In a daze Blomkvist looked back at her. He was bleeding from his forehead and his nose.

“I think I broke a finger,” he said, sitting down on the floor.

Figuerola received backup from the Södermalm armed response team less than a minute after she forced Tomi Nikolich to the pavement at gunpoint. She showed her ID and left the officers to take charge of the prisoner. Then she ran inside. She stopped in the entrance to take stock of the situation.

Blomkvist and Berger were sitting side by side. His face was bloodied and he seemed to be in shock. She sighed in relief. He was alive. Then she frowned as Berger put her arm around his shoulder. At least her face was bruised.

Modig was squatting down next to them, examining Blomkvist’s hand. Andersson was handcuffing Nikolich, who looked as though he had been hit by a truck. She saw a Swedish army model M/45 sub-machine gun on the floor.

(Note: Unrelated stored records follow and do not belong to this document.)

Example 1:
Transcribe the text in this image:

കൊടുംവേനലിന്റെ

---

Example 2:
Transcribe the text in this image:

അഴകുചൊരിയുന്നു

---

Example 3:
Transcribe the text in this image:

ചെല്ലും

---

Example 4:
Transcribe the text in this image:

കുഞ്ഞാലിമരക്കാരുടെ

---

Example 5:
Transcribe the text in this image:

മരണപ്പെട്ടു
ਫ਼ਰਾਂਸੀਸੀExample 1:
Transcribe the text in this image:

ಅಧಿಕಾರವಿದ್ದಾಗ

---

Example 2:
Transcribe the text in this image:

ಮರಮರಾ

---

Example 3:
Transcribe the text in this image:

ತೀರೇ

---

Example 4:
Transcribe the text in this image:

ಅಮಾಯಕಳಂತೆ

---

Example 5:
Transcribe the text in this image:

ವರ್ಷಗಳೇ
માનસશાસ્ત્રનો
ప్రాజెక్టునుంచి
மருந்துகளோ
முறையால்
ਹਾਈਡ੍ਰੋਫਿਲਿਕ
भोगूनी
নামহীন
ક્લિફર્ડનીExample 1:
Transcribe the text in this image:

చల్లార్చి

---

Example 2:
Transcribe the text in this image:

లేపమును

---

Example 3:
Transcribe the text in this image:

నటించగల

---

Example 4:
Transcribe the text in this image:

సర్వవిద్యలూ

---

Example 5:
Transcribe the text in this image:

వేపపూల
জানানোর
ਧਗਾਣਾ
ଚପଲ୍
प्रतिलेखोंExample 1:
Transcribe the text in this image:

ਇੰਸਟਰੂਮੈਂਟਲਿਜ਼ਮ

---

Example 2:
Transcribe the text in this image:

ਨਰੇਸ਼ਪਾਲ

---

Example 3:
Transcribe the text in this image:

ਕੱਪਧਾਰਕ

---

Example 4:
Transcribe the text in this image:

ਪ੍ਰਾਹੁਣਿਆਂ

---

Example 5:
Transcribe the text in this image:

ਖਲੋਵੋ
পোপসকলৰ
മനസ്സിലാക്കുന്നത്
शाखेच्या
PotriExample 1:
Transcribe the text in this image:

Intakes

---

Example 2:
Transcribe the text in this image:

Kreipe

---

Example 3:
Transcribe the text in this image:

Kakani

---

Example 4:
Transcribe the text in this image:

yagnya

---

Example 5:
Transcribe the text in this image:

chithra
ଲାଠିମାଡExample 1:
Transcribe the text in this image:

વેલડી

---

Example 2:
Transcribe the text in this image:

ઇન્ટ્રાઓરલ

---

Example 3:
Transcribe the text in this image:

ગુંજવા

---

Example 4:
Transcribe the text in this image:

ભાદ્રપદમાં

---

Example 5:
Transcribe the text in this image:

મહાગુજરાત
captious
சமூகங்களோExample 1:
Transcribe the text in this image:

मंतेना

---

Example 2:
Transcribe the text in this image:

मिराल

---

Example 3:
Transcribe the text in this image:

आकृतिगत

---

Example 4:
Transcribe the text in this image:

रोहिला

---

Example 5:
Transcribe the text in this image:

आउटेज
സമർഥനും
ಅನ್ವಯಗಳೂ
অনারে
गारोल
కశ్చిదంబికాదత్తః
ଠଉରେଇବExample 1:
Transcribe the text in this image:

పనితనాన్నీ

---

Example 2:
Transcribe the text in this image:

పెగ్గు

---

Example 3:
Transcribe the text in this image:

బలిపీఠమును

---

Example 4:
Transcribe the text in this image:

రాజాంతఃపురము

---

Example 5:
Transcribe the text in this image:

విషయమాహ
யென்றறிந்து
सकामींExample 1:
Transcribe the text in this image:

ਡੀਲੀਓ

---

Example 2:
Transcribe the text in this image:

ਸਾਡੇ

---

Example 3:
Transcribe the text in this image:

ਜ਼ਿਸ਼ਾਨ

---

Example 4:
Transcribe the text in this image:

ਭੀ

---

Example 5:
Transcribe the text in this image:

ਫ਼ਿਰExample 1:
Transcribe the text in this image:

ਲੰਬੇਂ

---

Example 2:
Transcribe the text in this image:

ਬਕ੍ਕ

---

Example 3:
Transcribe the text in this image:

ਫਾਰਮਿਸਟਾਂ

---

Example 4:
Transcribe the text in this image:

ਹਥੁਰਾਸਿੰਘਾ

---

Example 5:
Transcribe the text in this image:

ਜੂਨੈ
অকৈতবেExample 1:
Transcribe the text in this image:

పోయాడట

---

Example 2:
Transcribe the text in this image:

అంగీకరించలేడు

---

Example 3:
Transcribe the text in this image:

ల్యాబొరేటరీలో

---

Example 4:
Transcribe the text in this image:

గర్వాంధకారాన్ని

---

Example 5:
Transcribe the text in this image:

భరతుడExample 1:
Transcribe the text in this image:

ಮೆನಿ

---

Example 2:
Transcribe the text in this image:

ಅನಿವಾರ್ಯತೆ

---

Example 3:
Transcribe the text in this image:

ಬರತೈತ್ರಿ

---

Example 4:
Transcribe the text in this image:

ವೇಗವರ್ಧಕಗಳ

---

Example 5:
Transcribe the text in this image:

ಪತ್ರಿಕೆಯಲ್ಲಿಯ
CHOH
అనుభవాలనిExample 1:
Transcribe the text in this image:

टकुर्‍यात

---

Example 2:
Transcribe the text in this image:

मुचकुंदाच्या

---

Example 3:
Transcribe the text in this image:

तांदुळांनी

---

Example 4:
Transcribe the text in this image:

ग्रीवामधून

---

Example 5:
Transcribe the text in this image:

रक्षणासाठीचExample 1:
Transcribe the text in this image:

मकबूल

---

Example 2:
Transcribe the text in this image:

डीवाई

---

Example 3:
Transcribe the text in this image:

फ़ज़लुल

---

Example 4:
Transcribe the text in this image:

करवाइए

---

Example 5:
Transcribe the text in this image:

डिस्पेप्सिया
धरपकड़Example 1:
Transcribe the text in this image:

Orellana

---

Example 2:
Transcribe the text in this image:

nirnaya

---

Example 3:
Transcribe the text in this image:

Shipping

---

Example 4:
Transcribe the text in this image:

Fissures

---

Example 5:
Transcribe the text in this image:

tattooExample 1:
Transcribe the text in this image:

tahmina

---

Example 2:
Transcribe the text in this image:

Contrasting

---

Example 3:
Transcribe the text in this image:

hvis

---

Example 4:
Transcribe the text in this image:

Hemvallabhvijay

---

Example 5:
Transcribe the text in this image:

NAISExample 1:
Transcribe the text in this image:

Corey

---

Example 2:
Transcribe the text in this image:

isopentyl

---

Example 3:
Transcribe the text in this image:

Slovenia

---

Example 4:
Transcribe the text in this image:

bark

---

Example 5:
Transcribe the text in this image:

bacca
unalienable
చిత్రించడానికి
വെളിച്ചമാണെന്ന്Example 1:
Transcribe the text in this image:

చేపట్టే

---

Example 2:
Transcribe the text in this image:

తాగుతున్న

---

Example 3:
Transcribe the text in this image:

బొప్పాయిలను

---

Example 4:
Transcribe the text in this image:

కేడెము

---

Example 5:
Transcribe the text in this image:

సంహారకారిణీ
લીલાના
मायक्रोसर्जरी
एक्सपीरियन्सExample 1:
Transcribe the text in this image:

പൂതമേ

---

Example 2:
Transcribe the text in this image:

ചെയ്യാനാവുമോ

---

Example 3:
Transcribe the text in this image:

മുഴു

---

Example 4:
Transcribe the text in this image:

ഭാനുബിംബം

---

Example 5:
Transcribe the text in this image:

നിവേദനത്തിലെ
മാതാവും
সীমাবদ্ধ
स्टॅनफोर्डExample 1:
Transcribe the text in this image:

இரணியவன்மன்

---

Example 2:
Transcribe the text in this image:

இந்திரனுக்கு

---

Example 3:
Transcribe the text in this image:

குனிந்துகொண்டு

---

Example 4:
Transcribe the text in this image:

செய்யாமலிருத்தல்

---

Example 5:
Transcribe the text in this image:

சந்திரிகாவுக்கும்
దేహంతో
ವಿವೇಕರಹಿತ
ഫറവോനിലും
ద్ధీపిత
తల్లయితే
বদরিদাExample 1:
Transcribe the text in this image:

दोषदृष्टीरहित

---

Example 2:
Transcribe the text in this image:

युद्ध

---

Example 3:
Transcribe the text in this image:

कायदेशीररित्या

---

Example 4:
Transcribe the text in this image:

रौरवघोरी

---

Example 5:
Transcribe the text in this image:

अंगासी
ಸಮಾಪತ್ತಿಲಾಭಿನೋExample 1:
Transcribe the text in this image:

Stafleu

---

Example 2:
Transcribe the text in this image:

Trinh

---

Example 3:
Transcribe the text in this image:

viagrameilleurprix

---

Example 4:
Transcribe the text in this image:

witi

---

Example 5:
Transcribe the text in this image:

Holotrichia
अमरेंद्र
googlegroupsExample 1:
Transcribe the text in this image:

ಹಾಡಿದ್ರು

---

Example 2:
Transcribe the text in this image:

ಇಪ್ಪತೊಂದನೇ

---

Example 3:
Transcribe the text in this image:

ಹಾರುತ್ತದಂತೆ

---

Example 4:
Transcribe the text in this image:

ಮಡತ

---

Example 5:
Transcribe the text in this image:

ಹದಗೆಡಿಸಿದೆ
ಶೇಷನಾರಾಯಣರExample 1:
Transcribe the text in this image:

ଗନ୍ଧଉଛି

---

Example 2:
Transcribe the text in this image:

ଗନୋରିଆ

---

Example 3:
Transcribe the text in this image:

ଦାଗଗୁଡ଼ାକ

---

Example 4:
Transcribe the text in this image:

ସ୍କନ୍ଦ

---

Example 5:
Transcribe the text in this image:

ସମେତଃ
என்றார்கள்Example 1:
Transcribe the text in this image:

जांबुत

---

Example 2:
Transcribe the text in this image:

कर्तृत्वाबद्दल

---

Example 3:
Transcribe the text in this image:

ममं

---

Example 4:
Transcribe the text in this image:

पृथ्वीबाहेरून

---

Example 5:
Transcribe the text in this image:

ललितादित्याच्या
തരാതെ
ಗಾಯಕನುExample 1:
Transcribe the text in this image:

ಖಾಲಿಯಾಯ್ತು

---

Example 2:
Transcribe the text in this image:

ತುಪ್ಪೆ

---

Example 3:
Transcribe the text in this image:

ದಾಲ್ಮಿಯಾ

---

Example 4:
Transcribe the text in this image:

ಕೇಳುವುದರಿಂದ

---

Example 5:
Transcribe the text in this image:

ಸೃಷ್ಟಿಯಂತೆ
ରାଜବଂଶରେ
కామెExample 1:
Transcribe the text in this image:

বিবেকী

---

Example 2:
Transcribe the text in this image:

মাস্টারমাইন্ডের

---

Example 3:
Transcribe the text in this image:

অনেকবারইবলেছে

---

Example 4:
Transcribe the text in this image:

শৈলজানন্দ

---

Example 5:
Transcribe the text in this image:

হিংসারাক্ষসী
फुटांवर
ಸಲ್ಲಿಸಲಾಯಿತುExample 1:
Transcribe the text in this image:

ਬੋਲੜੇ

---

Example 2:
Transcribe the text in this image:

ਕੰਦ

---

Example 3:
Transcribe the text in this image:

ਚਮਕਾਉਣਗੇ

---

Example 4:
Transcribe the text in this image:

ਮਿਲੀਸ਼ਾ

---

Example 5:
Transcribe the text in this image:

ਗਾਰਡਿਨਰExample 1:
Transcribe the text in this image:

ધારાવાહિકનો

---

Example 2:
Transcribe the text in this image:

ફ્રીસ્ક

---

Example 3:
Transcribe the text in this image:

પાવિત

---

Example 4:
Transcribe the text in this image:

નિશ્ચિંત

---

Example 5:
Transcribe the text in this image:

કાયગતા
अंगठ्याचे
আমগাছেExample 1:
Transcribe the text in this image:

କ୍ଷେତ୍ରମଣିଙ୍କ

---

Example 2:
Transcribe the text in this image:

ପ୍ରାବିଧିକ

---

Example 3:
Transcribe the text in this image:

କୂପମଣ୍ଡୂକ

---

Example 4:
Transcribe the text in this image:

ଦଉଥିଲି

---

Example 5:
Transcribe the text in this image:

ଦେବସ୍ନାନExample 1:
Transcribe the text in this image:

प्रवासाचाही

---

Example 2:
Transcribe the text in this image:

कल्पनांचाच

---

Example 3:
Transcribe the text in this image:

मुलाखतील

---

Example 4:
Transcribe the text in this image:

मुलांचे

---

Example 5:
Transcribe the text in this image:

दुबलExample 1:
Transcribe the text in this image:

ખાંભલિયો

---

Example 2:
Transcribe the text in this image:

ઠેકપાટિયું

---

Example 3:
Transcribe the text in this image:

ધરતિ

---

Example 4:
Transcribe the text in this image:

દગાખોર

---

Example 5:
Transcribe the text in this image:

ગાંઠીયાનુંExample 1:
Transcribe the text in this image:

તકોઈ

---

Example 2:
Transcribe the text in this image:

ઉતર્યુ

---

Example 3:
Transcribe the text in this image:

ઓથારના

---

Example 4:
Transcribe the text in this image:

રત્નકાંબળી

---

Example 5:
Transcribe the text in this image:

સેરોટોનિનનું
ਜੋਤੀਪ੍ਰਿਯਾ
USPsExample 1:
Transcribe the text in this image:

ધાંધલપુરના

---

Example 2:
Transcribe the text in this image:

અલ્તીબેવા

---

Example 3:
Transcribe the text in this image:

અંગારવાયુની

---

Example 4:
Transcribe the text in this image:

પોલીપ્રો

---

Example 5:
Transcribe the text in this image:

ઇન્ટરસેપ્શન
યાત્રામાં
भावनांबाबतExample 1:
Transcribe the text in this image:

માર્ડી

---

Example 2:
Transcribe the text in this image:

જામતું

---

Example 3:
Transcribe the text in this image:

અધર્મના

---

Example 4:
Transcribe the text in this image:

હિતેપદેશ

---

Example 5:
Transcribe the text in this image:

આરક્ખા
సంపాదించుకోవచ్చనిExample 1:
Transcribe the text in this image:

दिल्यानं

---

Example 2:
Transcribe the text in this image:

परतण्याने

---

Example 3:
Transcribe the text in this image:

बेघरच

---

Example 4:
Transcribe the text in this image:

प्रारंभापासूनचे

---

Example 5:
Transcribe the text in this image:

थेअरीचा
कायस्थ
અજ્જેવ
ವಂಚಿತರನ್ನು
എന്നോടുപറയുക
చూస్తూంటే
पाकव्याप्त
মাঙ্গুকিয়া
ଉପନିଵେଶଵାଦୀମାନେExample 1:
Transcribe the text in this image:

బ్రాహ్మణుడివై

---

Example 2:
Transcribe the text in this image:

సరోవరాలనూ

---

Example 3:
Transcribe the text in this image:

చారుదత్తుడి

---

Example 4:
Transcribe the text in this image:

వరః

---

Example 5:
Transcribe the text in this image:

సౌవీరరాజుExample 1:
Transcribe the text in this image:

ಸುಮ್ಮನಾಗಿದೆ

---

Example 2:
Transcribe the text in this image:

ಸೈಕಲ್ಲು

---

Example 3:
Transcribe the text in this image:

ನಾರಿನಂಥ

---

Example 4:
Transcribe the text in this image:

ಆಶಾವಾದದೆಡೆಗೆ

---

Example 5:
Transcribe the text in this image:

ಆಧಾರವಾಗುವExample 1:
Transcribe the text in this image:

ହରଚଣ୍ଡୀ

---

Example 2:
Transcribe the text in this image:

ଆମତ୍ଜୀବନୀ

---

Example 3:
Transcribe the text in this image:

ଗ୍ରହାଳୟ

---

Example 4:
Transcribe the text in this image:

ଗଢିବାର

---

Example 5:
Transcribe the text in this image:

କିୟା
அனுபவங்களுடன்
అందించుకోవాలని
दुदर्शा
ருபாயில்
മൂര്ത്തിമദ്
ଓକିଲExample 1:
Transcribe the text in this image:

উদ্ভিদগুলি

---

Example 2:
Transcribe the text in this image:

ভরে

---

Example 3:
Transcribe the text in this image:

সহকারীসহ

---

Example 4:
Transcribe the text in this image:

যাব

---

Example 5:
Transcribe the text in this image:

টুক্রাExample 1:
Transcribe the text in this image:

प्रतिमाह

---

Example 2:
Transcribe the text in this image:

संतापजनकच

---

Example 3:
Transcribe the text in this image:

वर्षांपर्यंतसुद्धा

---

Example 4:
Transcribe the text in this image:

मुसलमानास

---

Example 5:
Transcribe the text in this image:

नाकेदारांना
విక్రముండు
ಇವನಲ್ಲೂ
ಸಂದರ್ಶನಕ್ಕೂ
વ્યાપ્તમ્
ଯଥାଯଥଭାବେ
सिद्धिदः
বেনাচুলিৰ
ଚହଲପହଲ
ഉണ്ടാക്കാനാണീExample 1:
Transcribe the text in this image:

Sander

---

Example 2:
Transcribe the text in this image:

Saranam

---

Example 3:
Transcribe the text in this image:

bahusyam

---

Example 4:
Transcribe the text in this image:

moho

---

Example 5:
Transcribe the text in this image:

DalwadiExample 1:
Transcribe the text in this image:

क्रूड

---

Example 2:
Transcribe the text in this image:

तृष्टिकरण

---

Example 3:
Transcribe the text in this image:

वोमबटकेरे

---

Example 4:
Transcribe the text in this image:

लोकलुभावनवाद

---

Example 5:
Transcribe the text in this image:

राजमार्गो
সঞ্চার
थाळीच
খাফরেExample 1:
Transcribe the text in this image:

Figuerola looked up and saw shocked restaurant staff and terror-stricken patrons, along with shattered china, overturned chairs and tables, and debris from the rounds that had been fired. She smelled cordite. But she was not aware of anyone dead or wounded in the restaurant. Officers from the armed response team began to squeeze into the room with their weapons drawn. She reached out and touched Andersson’s shoulder. He stood up.

“You said that Miro Nikolich was on our wanted list?”

“Correct. Aggravated assault. About a year ago. A street fight down in Hallunda.”

“OK. Here’s what we’ll do,” Figuerola said. “I’ll take off as fast as I can
with Blomkvist and Berger. You stay here. The story is that you and Modig came here to have dinner and you recognized Nikolich from your time in the gangs unit. When you tried to arrest him he pulled a weapon and started shooting. So you sorted him out.”

Andersson looked completely astonished. “That’s not going to hold up. There are witnesses.”

“The witnesses will say that somebody was fighting and shots were fired. It only has to hold up until tomorrow’s evening papers. The story is that the Nikolich brothers were apprehended by sheer chance because you recognized them.”

Andersson surveyed the shambles all around him.

Figuerola pushed her way through the knot of police officers out on the street and put Blomkvist and Berger in the back seat of her car. She turned to the armed response team leader and spoke in a low voice with him for half a minute. She gestured towards the car in which Blomkvist and Berger were now sitting. The leader looked puzzled but at last he nodded. She drove to Zinkensdamm, parked, and turned around to her passengers.

“How badly are you hurt?”

“I took a few punches. I still have all my teeth, but my middle finger’s hurt.”

“I’ll take you to the ER at St. Göran’s.”

“What happened?” Berger said. “And who are you?”

“I’m sorry,” Blomkvist said. “Erika, this is Inspector Monica Figuerola. She works for Säpo. Monica, this is Erika Berger.”

“I worked that out all by myself,” Figuerola said in a neutral tone. She did not spare Berger a glance.